1. A high-pressure stage for a gas turbine having combustion chambers including combustion liners, comprising:

a plurality of groups of stator vanes;

a plurality of outer sealing plates for sealing connection between said groups of stator vanes and outer portions of the liners of the combustion chambers;

a plurality of inner sealing plates for sealing between said groups of stator vanes and inner portions of the liners of the combustion chambers;

an inner ring for supporting and locking said groups of stator vanes to fixed structure of the gas turbine, said ring having a first series of outer holes for connection with the groups of stator vanes and a second series of inner holes along an inner extension of said ring for securing said ring to said gas turbine structure,

said ring including a duct in communication on opposite sides thereof between an exterior of said combustion chamber and a turbine portion downstream from said groups of stator vanes, said duct opening through a front portion of said ring and having a first portion, and a second portion with a diameter smaller than said first portion, and a frustoconical portion connecting said first and second portions to one another.

2. A turbine stage according to claim 1 including a second frustoconical portion forming part of said duct and opening through a rear portion of said ring.

3. A turbine stage according to claim 1 wherein each of said groups of stator vanes is disposed between outer and inner arched profiles.

4. A turbine stage according to claim 1 wherein said groups of stator vanes have outer slots forming parts of the sealing connection between said groups of stator vanes and said outer sealing plates, and inner slots forming parts of the sealing connection between said groups of stator vanes and said inner sealing plates.

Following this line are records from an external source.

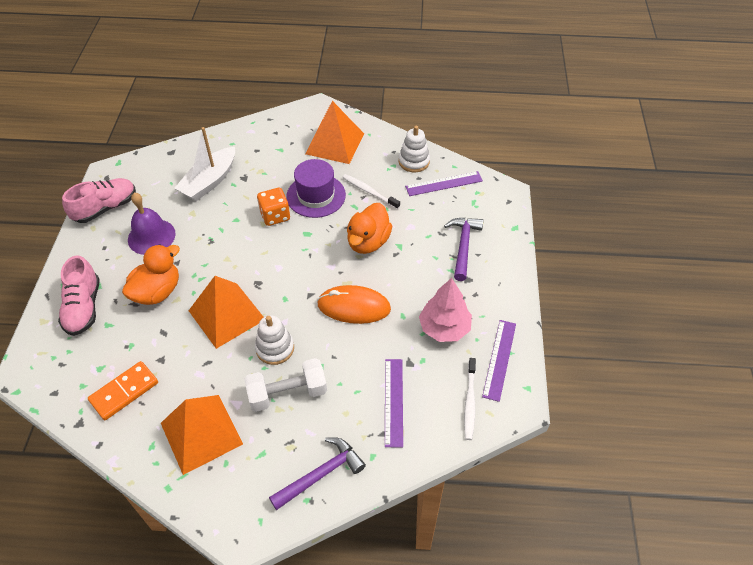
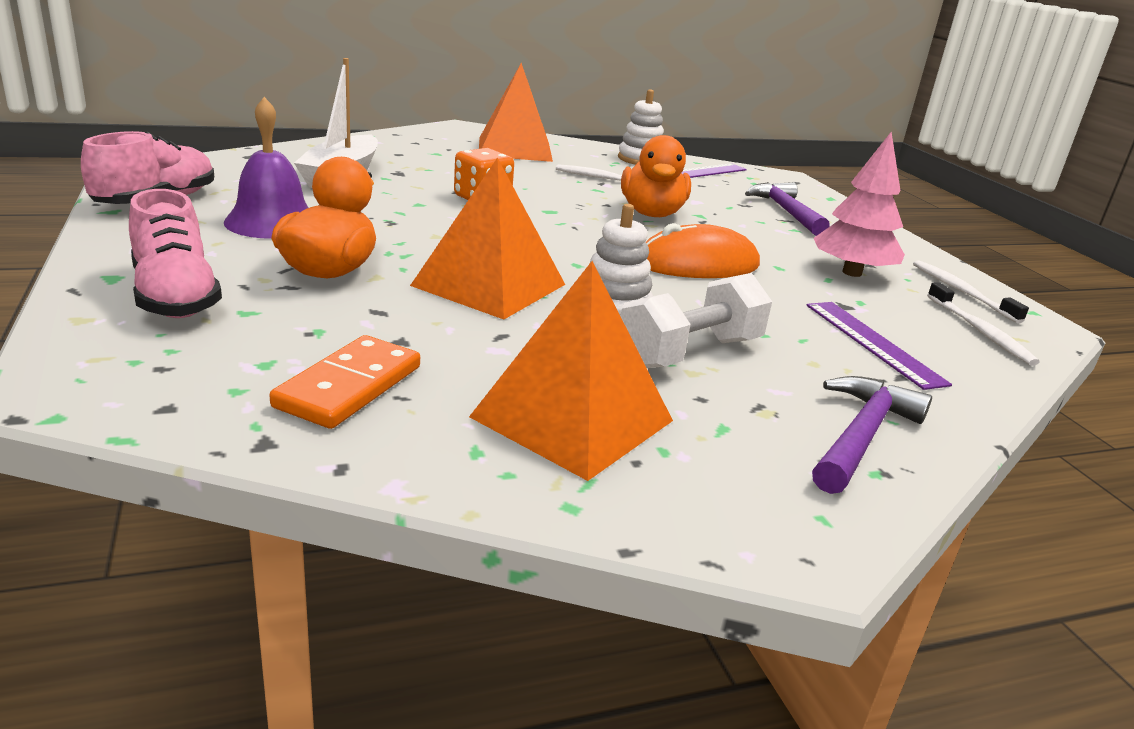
camera: 25 degrees left, 25 degrees down
(316, 196) = (530, 183): purple hat -> none
(499, 359) = (961, 292): purple ruler -> white toothbrush

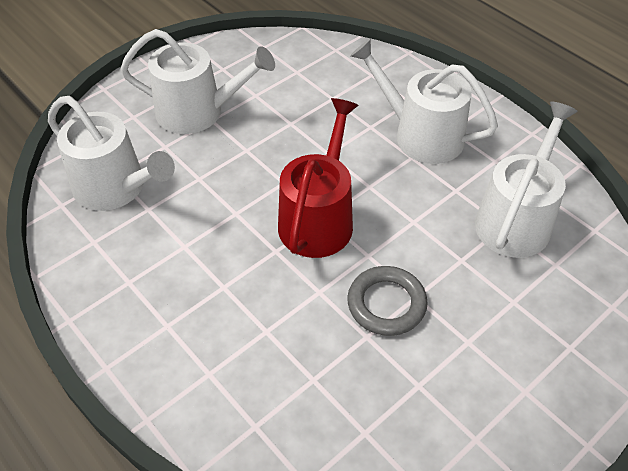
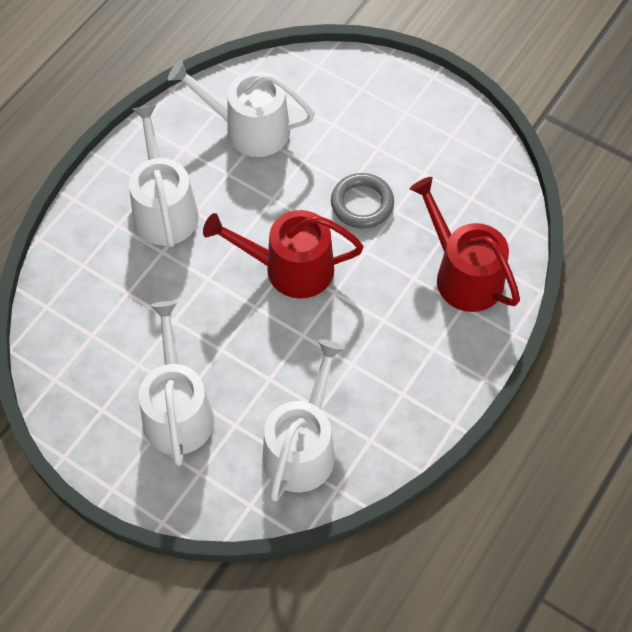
camera: 105 degrees left, 10 degrees up
(251, 387) = (463, 275): none -> red watering can
(421, 135) = (164, 209): white watering can -> white watering can turned 150 degrees clockwise

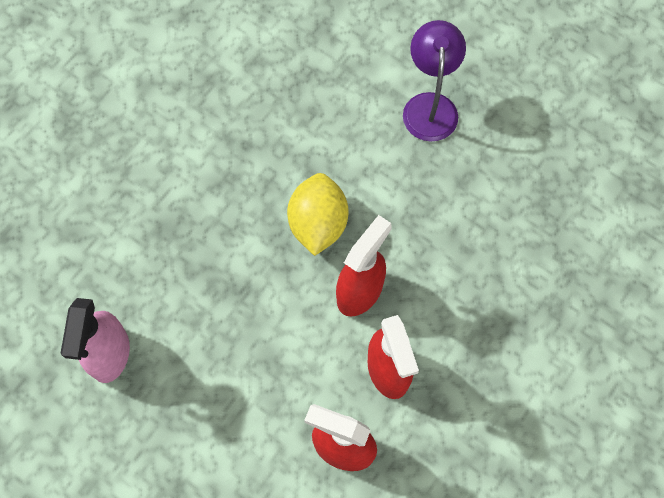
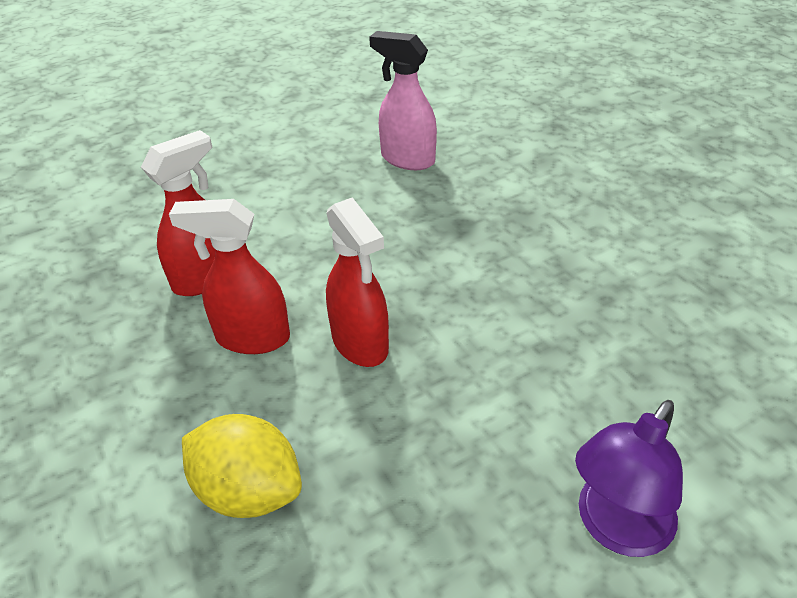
camera: 115 degrees right, 25 degrees down
(318, 224) = (468, 332): yellow lemon -> yellow lemon (249, 491)
(430, 106) = (616, 528): purple lamp -> purple lamp turned 105 degrees clockwise

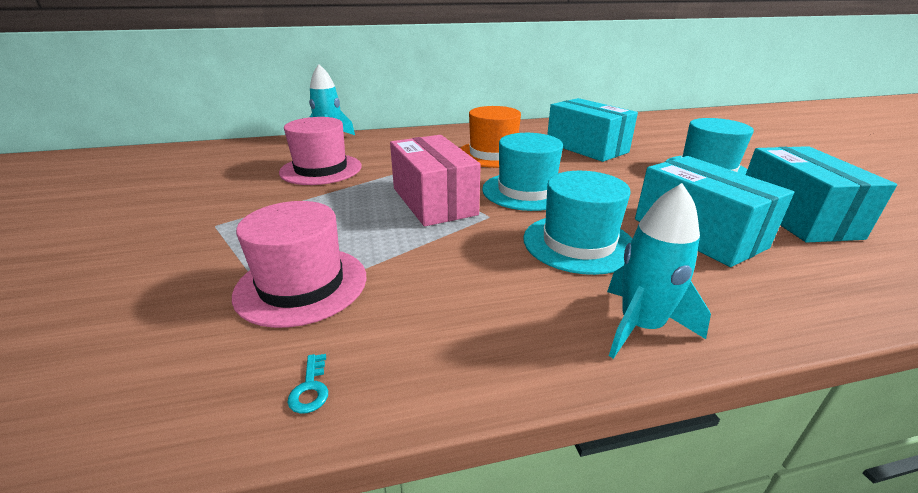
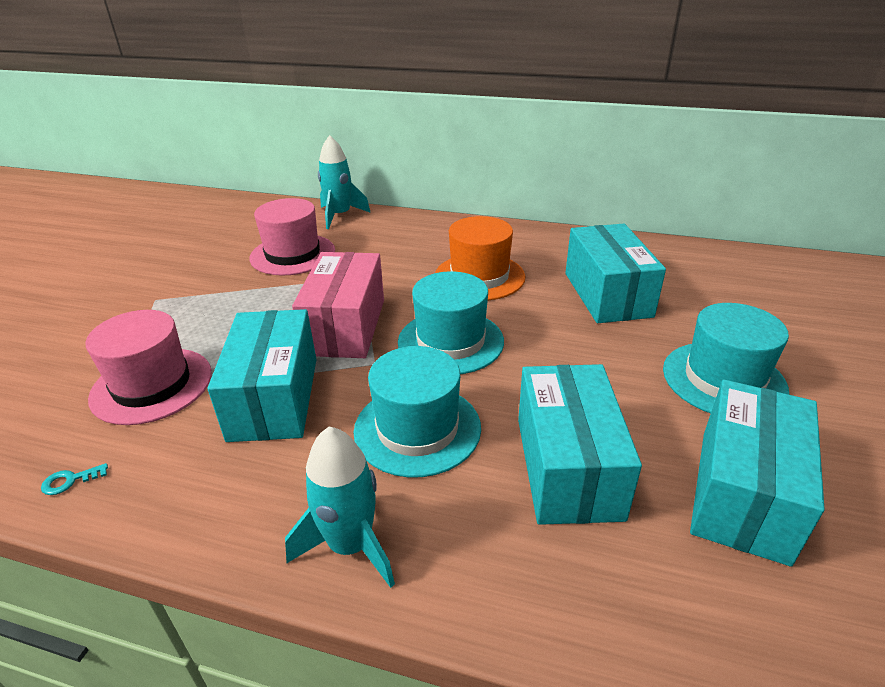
camera: 30 degrees right, 5 degrees up
(310, 388) = (70, 481): turquoise key -> turquoise key turned 45 degrees clockwise
(439, 258) = (274, 398): none -> turquoise box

5. A turbine stage according to claim 4 including first pins extending through said outer slots and connecting each of said groups of said stator vanes and said outer sealing plates, and second pins extending through said inner slots and connecting said groups of stator vanes and said inner sealing plates.

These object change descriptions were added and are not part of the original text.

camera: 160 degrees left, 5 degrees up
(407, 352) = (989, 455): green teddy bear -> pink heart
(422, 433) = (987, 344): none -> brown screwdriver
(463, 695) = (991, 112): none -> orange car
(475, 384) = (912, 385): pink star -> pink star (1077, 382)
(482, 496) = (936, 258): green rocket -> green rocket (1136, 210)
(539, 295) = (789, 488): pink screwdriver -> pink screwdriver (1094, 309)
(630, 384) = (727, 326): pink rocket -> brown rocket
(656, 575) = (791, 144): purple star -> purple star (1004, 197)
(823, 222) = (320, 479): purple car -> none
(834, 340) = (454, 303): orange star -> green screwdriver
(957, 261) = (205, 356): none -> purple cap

6. A turbine stage according to claim 5 including springs about said pins for biasing said plates into engagement with said groups of stator vanes.

7. A turbine stage according to claim 1 wherein said ring has a circumferential groove about a peripheral portion thereof in communication with said outer holes and blind holes opening into said groove in alignment with said groove and said outer holes.

8. A turbine stage according to claim 7 wherein said groups of stator vanes have interior plates with holes, said plates being inserted into said circumferential groove such that said holes are aligned with said outer holes for receiving pins therein to reinforce the locking of said groups of said stator vanes to said ring.

9. A turbine stage according to claim 7 wherein said ring has a circumferential recess associated with a lip of said ring and opening into said holes for receiving said pins through said recess.

10. A turbine stage according to claim 7 wherein each of said groups of said stator vanes has projections for abutting the turbine structure.

11. A turbine stage according to claim 1 wherein each of said groups of stator vanes include a pair of stator vanes forming nozzles enabling a flow of gas therethrough, said stator vanes having a plurality of cooling holes opening through surfaces thereof.